■ **Task inputs**:
BEGIN
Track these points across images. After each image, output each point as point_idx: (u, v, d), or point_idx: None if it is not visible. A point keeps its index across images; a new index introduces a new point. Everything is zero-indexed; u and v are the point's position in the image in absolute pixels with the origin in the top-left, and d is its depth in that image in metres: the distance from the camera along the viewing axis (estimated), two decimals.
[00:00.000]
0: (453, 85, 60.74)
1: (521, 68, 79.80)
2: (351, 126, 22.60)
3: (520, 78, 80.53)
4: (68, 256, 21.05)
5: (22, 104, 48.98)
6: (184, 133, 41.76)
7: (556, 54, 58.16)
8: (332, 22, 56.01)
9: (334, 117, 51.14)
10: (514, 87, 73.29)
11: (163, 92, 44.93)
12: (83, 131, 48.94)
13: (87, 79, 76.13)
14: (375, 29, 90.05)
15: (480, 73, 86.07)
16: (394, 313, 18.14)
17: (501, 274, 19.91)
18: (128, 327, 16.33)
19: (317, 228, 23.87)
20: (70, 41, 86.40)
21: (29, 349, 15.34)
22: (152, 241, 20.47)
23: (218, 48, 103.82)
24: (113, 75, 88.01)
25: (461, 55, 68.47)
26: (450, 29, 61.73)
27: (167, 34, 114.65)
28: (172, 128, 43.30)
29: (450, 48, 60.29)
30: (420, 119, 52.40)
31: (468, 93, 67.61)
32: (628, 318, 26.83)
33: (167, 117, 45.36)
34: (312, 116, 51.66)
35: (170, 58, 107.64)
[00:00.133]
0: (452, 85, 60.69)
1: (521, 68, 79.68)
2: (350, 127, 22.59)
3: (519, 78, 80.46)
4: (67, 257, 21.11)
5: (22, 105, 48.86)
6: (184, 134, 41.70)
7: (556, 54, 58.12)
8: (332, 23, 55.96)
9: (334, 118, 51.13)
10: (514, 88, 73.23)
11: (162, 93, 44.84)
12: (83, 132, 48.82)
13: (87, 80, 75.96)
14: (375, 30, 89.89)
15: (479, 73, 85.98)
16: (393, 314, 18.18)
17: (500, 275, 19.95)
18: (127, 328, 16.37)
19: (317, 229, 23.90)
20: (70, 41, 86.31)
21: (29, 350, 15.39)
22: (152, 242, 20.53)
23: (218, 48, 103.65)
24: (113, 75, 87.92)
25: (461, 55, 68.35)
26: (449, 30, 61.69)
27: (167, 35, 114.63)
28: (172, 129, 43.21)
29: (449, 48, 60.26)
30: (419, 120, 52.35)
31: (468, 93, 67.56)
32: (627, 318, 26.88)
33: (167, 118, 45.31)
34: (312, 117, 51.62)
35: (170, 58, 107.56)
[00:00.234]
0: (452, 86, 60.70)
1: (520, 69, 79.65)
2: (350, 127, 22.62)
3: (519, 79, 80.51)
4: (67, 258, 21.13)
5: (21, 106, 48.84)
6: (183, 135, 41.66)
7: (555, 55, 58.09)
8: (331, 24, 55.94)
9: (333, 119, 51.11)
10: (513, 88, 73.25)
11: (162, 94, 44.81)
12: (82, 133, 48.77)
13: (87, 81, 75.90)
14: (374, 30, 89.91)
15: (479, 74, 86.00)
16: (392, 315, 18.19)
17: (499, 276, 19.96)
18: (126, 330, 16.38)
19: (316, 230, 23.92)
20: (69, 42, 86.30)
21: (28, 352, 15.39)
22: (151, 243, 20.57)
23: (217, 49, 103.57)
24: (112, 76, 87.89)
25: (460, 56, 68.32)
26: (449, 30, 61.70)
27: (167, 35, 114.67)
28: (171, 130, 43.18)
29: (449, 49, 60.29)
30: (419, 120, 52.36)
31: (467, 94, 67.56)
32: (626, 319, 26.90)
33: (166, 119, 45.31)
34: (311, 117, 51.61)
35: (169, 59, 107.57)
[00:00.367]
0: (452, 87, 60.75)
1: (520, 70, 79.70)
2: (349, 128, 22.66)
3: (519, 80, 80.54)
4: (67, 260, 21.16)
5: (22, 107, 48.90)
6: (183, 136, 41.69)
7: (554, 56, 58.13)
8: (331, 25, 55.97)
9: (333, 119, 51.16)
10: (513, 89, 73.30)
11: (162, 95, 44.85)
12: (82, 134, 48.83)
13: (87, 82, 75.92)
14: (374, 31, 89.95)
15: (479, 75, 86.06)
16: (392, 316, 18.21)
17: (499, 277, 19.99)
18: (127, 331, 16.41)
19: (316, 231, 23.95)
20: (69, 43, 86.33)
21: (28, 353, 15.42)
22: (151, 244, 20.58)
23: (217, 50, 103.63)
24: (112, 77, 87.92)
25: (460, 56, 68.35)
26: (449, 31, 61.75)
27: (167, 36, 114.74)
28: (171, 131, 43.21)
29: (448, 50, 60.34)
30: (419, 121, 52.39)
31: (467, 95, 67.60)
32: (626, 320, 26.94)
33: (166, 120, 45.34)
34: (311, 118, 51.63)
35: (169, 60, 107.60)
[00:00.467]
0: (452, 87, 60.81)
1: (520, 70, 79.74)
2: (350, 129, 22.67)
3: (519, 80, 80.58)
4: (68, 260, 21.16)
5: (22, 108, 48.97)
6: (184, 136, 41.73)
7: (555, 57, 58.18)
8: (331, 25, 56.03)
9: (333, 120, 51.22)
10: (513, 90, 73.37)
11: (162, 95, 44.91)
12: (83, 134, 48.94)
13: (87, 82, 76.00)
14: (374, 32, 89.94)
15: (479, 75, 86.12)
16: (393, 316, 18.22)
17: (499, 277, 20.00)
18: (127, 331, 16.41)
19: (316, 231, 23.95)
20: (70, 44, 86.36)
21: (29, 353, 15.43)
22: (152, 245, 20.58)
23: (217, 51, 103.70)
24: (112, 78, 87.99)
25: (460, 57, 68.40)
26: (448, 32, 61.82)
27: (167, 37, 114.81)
END
■ **Activity**: From top to bottom, repeat the material above word for word.

■ **Final answer**:
Track these points across images. After each image, output each point as point_idx: (u, v, d), or point_idx: None if it is not visible. A point keeps its index across images; a new index introduces a new point. Everything is zero-indexed; u and v are the point's position in the image in absolute pixels with the origin in the top-left, and d is its depth in that image in metres: the distance from the camera along the viewing axis (estimated), two decimals.
[00:00.000]
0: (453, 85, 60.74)
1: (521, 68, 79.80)
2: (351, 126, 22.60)
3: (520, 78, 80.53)
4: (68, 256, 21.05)
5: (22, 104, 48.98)
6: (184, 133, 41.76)
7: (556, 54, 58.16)
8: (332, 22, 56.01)
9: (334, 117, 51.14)
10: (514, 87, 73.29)
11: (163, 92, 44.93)
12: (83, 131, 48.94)
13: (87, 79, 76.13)
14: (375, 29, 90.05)
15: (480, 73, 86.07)
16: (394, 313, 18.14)
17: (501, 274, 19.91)
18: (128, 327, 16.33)
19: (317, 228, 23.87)
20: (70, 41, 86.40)
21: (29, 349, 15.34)
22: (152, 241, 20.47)
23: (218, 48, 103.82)
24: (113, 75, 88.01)
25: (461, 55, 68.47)
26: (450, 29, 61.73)
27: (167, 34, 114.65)
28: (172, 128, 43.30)
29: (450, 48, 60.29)
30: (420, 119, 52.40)
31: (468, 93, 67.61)
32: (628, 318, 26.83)
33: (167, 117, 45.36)
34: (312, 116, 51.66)
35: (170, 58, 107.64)
[00:00.133]
0: (452, 85, 60.69)
1: (521, 68, 79.68)
2: (350, 127, 22.59)
3: (519, 78, 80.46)
4: (67, 257, 21.11)
5: (22, 105, 48.86)
6: (184, 134, 41.70)
7: (556, 54, 58.12)
8: (332, 23, 55.96)
9: (334, 118, 51.13)
10: (514, 88, 73.23)
11: (162, 93, 44.84)
12: (83, 132, 48.82)
13: (87, 80, 75.96)
14: (375, 30, 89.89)
15: (479, 73, 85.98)
16: (393, 314, 18.18)
17: (500, 275, 19.95)
18: (127, 328, 16.37)
19: (317, 229, 23.90)
20: (70, 41, 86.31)
21: (29, 350, 15.39)
22: (152, 242, 20.53)
23: (218, 48, 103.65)
24: (113, 75, 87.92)
25: (461, 55, 68.35)
26: (449, 30, 61.69)
27: (167, 35, 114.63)
28: (172, 129, 43.21)
29: (449, 48, 60.26)
30: (419, 120, 52.35)
31: (468, 93, 67.56)
32: (627, 318, 26.88)
33: (167, 118, 45.31)
34: (312, 117, 51.62)
35: (170, 58, 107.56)
[00:00.234]
0: (452, 86, 60.70)
1: (520, 69, 79.65)
2: (350, 127, 22.62)
3: (519, 79, 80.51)
4: (67, 258, 21.13)
5: (21, 106, 48.84)
6: (183, 135, 41.66)
7: (555, 55, 58.09)
8: (331, 24, 55.94)
9: (333, 119, 51.11)
10: (513, 88, 73.25)
11: (162, 94, 44.81)
12: (82, 133, 48.77)
13: (87, 81, 75.90)
14: (374, 30, 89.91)
15: (479, 74, 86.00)
16: (392, 315, 18.19)
17: (499, 276, 19.96)
18: (126, 330, 16.38)
19: (316, 230, 23.92)
20: (69, 42, 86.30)
21: (28, 352, 15.39)
22: (151, 243, 20.57)
23: (217, 49, 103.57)
24: (112, 76, 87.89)
25: (460, 56, 68.32)
26: (449, 30, 61.70)
27: (167, 35, 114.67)
28: (171, 130, 43.18)
29: (449, 49, 60.29)
30: (419, 120, 52.36)
31: (467, 94, 67.56)
32: (626, 319, 26.90)
33: (166, 119, 45.31)
34: (311, 117, 51.61)
35: (169, 59, 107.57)
[00:00.367]
0: (452, 87, 60.75)
1: (520, 70, 79.70)
2: (349, 128, 22.66)
3: (519, 80, 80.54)
4: (67, 260, 21.16)
5: (22, 107, 48.90)
6: (183, 136, 41.69)
7: (554, 56, 58.13)
8: (331, 25, 55.97)
9: (333, 119, 51.16)
10: (513, 89, 73.30)
11: (162, 95, 44.85)
12: (82, 134, 48.83)
13: (87, 82, 75.92)
14: (374, 31, 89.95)
15: (479, 75, 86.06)
16: (392, 316, 18.21)
17: (499, 277, 19.99)
18: (127, 331, 16.41)
19: (316, 231, 23.95)
20: (69, 43, 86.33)
21: (28, 353, 15.42)
22: (151, 244, 20.58)
23: (217, 50, 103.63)
24: (112, 77, 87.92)
25: (460, 56, 68.35)
26: (449, 31, 61.75)
27: (167, 36, 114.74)
28: (171, 131, 43.21)
29: (448, 50, 60.34)
30: (419, 121, 52.39)
31: (467, 95, 67.60)
32: (626, 320, 26.94)
33: (166, 120, 45.34)
34: (311, 118, 51.63)
35: (169, 60, 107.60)
[00:00.467]
0: (452, 87, 60.81)
1: (520, 70, 79.74)
2: (350, 129, 22.67)
3: (519, 80, 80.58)
4: (68, 260, 21.16)
5: (22, 108, 48.97)
6: (184, 136, 41.73)
7: (555, 57, 58.18)
8: (331, 25, 56.03)
9: (333, 120, 51.22)
10: (513, 90, 73.37)
11: (162, 95, 44.91)
12: (83, 134, 48.94)
13: (87, 82, 76.00)
14: (374, 32, 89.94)
15: (479, 75, 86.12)
16: (393, 316, 18.22)
17: (499, 277, 20.00)
18: (127, 331, 16.41)
19: (316, 231, 23.95)
20: (70, 44, 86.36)
21: (29, 353, 15.43)
22: (152, 245, 20.58)
23: (217, 51, 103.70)
24: (112, 78, 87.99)
25: (460, 57, 68.40)
26: (448, 32, 61.82)
27: (167, 37, 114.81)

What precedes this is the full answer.